My second argument involves social justice. We know that access to educational opportunity is a critical determinant of future earnings and of well-being. At the moment, educational opportunity is unequally distributed. Contrary to the impression given by the Secretary of State in his speech, figures that we excavated over the Christmas period show that the gap between the academic performance in the most advantaged 10 per cent. of schools and that in the least advantaged 10 per cent. has grown and is growing. It is a source of deep concern to us that that should be so. Work by the Sutton Trust and others has confirmed the melancholy correlation between deprivation and academic achievement. We believe that there needs to be a concerted drive to tackle that unfairness and to extend opportunity. We can do that by tackling illiteracy and innumeracy in the earliest years. That, once again, will open up the prospect of academic excellence to many, many more.
If the drive succeeds and the number of individuals from poorer backgrounds staying on to 18 in education increases and if the number going on to university or equivalent institutions begins to catch up with the equivalent number for those from more fortunate backgrounds who are already enjoying such opportunity, the university population will clearly increase. That is our aim. To those who say that that is idealistic, I plead guilty, and I ask those who say that it is impossible to spend a little time looking at geography and then history.
First, let us consider geography. Across the globe, the participation rate in further and higher education is rising. In Australia, New Zealand, Finland, Sweden, Norway, the United States and even Poland, the number of young people going to university is higher than the proportion who currently do so here. In South Korea and Taiwan, the numbers participating in equivalent institutions is also rising fast. In China and India, of course, the participation rate is rocketing.
As to history, I would like the House to recall the experience of one minority community in Britain. Its members came here, often fleeing persecution, with few resources and little in the way of marketable qualifications more than 100 years ago. They found jobs in sweatshops, retail, low-level commerce and other unskilled or low-skilled environments. Yet within 100 years or so—the space of two or three generations—that community has reached a point where it sends 80 per cent. of its young people to university. That community, the Jewish community, is—in education, as in so many other areas—an example to us all. I see no reason why other minority communities might not aspire to similar levels of participation or why we as a nation should not be inspired by that community’s example...
I have mentioned history and geography in respect of increasing participation in education, but it is also important, in deference to the Secretary of State, to mention economics. As well as personal conviction and social justice, economic imperatives also drive the case for greater participation in education. The Leitch report, to which the Secretary of State referred, is the latest in a long line of analyses of Britain’s educational underperformance.

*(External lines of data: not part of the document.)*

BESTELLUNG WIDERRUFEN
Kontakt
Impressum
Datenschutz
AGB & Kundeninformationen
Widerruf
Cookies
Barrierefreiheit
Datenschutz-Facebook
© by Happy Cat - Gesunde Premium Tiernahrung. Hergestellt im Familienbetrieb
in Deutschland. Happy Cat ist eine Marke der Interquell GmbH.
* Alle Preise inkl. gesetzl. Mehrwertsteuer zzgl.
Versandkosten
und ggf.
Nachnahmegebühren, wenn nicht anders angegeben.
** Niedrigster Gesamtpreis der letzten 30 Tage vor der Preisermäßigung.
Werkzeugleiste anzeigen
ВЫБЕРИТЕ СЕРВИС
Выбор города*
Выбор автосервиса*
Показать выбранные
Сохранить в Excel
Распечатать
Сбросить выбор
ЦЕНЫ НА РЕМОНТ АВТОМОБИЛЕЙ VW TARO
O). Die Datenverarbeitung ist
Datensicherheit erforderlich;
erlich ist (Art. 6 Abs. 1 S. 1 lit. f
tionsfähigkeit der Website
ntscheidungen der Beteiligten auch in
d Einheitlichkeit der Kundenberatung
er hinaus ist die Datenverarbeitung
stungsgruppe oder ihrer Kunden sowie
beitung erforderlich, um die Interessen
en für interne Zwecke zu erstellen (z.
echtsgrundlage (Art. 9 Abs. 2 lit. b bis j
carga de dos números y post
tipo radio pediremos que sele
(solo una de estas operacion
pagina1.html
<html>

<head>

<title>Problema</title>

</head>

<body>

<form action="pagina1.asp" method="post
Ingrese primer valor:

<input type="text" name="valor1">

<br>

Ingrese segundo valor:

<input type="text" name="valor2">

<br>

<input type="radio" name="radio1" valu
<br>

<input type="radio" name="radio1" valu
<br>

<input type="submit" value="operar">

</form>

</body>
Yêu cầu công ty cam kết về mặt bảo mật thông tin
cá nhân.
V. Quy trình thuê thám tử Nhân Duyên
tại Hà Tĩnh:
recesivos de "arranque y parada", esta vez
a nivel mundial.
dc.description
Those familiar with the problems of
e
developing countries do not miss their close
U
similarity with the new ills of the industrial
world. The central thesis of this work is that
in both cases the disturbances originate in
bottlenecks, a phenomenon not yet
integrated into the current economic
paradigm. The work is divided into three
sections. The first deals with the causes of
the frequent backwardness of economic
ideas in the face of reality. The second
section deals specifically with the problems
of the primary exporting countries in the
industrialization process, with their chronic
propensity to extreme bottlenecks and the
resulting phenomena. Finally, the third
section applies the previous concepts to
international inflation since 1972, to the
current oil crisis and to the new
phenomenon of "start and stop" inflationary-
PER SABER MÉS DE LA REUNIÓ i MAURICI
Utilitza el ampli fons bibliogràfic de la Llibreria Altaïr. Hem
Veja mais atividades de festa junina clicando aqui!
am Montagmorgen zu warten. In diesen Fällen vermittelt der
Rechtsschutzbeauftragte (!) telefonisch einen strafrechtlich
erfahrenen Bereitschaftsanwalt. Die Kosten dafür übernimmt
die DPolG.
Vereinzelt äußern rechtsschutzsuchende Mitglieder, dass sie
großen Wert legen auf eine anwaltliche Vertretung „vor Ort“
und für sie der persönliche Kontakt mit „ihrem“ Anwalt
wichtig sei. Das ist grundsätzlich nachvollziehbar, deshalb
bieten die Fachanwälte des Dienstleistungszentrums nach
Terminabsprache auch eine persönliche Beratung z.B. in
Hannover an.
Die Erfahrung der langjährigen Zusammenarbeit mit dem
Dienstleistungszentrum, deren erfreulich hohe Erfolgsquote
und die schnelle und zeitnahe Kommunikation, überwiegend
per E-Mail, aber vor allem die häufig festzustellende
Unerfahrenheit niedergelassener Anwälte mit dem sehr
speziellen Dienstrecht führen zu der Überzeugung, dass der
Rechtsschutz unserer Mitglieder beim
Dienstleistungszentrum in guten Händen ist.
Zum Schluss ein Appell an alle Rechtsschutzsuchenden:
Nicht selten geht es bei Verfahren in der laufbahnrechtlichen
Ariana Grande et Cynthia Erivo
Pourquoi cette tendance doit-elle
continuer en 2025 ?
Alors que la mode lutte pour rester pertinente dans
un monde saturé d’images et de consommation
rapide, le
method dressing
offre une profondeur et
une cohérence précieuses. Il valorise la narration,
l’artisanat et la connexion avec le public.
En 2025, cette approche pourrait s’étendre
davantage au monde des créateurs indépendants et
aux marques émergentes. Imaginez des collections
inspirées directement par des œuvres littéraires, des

With specific reference to vocational skills, we have had reports on educational underperformance going right back to 1868.
Lord Leitch is very specific about the number of jobs that he believes will be available to those without skills in 2020—just 600,000, he argues. I myself am wary about predicting with such uncanny precision the specific demand for particular types of labour in an open marketplace in 14 years’ time. Some economists argue that the labour market of the future will be much more fluid than Lord Leitch envisages. However, I very much agree with the broader point that the more highly skilled and the better educated our work force—all other things being equal, as I was taught to say in my higher economics—the higher our overall productivity will be...
I should add one other rider to the economic arguments in favour of increasing educational participation. There are those who argue that educational achievement is primarily a positional good—a way of demarcating people’s position in a hierarchy so as to secure a better reward proportionate to that of those below them. Those who make that argument contend that qualifications are basically a way of separating sheep from goats. I reject that case. I believe that the more people who have acquired meaningful qualifications, the better. There should be no arbitrary cap on the number who might acquire any qualification, and the creation of communities and a society in which learning is highly valued and knowledge widely dispersed is enriching for everyone."